Pound Drop Boosts U.K. Manufacturing, Pushes Up Factories’ Costs

  • Activity growing at the fastest pace in 2 1/2 years: Markit
  • Weaker sterling helped push up factory prices for eighth month

What Does Brexit Mean for the British Pound?

U.K. manufacturing grew at the fastest pace in 2 1/2 years in December, helped by the pound’s depreciation since the vote to leave the European Union.

After dipping sharply in the wake of the Brexit referendum -- dropping below the key 50 level in July -- the IHS Markit Purchasing Managers Index has since recovered strongly and was at 56.1 last month. That’s up from 53.6 in November and marks the highest level since June 2014. It also beat the median forecast of economists in a Bloomberg News survey for a reading of 53.3.

“The boost to competitiveness from the weak exchange rate has undoubtedly been a key driver of the recent turnaround,” said Rob Dobson, an economist at Markit in London. He added that expansion appeared more balanced, with the survey suggesting improved capital spending and corporate demand.

The pound erased declines against the dollar after the report, which also showed a measure of manufacturing new orders climbing. Sterling was at $1.2286 as of 9:56 a.m. London time, little change on the day.

While the pound’s 17 percent decline since the EU vote in June is helping competitiveness, it’s also fueling inflation. Markit’s survey showed that both costs and output prices rose for an eighth month, with 75 percent of companies mentioning the exchange rate. Many also cited higher prices for commodities including oil and steel.

While the rates of price growth slowed last month, they remain “among the fastest seen during the survey history,” according to Markit.

The recent change in the outlook for U.K. price growth has prompted a shift among Bank of England policy makers to a neutral from an easing stance. With consumer-price inflation set to exceed their 2 percent target within months, they’ve said they have a limited tolerance of an overshoot.
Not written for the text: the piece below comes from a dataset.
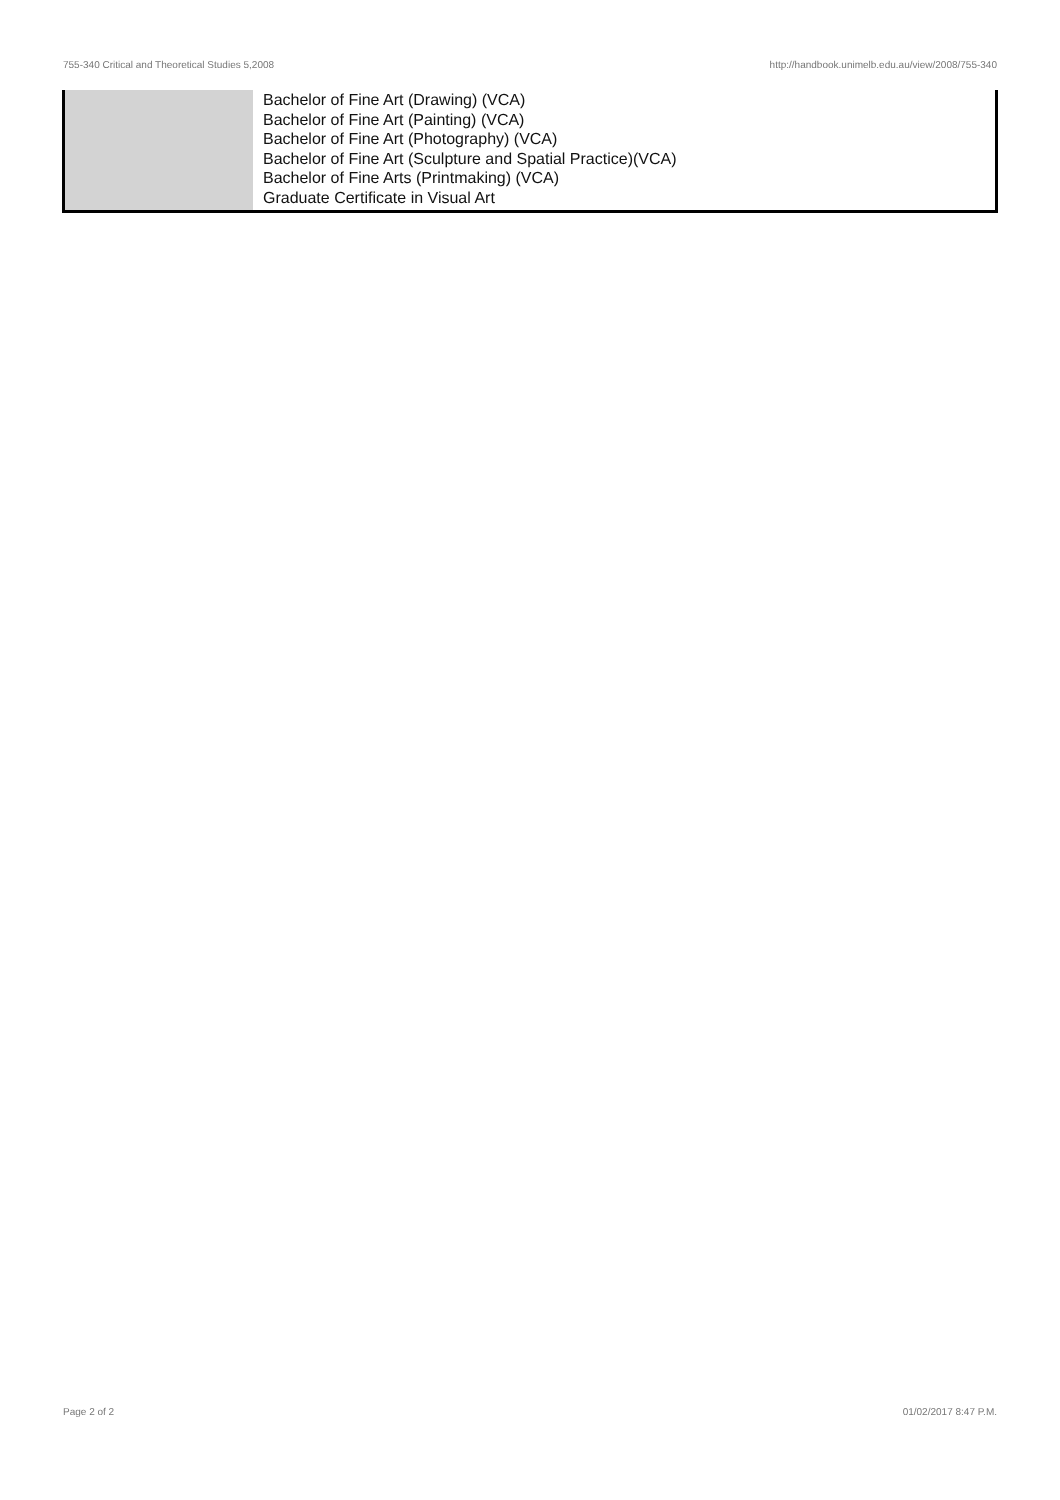755-340 Critical and Theoretical Studies 5,2008 http://handbook.unimelb.edu.au/view/2008/755-340
| | Bachelor of Fine Art (Drawing) (VCA) Bachelor of Fine Art (Painting) (VCA) Bachelor of Fine Art (Photography) (VCA) Bachelor of Fine Art (Sculpture and Spatial Practice)(VCA) Bachelor of Fine Arts (Printmaking) (VCA) Graduate Certificate in Visual Art |
Page 2 of 2 01/02/2017 8:47 P.M.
The median forecast of economists in a Bloomberg survey is that the BOE’s key interest rate will stay on hold through 2017.
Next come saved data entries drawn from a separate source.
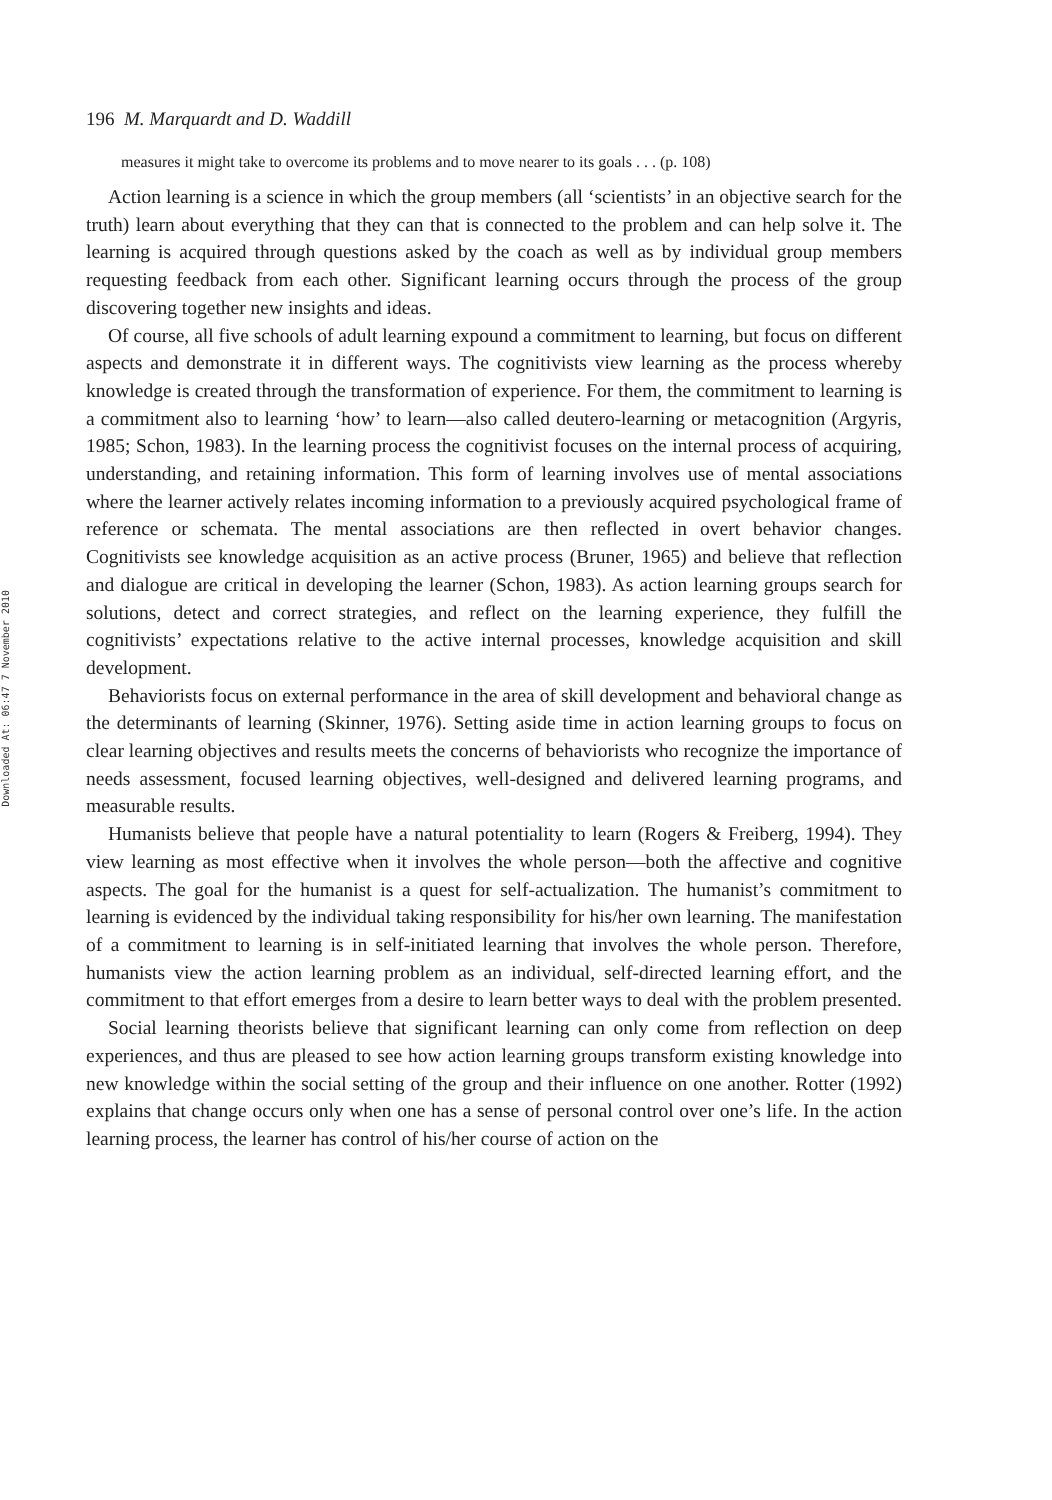Downloaded At: 06:47 7 November 2010
196 M. Marquardt and D. Waddill
measures it might take to overcome its problems and to move nearer to its goals . . . (p. 108)
Action learning is a science in which the group members (all ‘scientists’ in an objective search for the truth) learn about everything that they can that is connected to the problem and can help solve it. The learning is acquired through questions asked by the coach as well as by individual group members requesting feedback from each other. Significant learning occurs through the process of the group discovering together new insights and ideas.
Of course, all five schools of adult learning expound a commitment to learning, but focus on different aspects and demonstrate it in different ways. The cognitivists view learning as the process whereby knowledge is created through the transformation of experience. For them, the commitment to learning is a commitment also to learning ‘how’ to learn—also called deutero-learning or metacognition (Argyris, 1985; Schon, 1983). In the learning process the cognitivist focuses on the internal process of acquiring, understanding, and retaining information. This form of learning involves use of mental associations where the learner actively relates incoming information to a previously acquired psychological frame of reference or schemata. The mental associations are then reflected in overt behavior changes. Cognitivists see knowledge acquisition as an active process (Bruner, 1965) and believe that reflection and dialogue are critical in developing the learner (Schon, 1983). As action learning groups search for solutions, detect and correct strategies, and reflect on the learning experience, they fulfill the cognitivists’ expectations relative to the active internal processes, knowledge acquisition and skill development.
Behaviorists focus on external performance in the area of skill development and behavioral change as the determinants of learning (Skinner, 1976). Setting aside time in action learning groups to focus on clear learning objectives and results meets the concerns of behaviorists who recognize the importance of needs assessment, focused learning objectives, well-designed and delivered learning programs, and measurable results.
Humanists believe that people have a natural potentiality to learn (Rogers & Freiberg, 1994). They view learning as most effective when it involves the whole person—both the affective and cognitive aspects. The goal for the humanist is a quest for self-actualization. The humanist’s commitment to learning is evidenced by the individual taking responsibility for his/her own learning. The manifestation of a commitment to learning is in self-initiated learning that involves the whole person. Therefore, humanists view the action learning problem as an individual, self-directed learning effort, and the commitment to that effort emerges from a desire to learn better ways to deal with the problem presented.
Social learning theorists believe that significant learning can only come from reflection on deep experiences, and thus are pleased to see how action learning groups transform existing knowledge into new knowledge within the social setting of the group and their influence on one another. Rotter (1992) explains that change occurs only when one has a sense of personal control over one’s life. In the action learning process, the learner has control of his/her course of action on the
Another reason for the change in tone is the strength of the economy. While the BOE predicts softer growth this year, it revised its outlook late last year and said the slowdown won’t be as sharp as previously anticipated.

Markit said its survey signals quarterly manufacturing growth of almost 1.5 percent. That’s a “surprisingly robust pace given the lackluster start to the year and the uncertainty surrounding the EU referendum,” it said.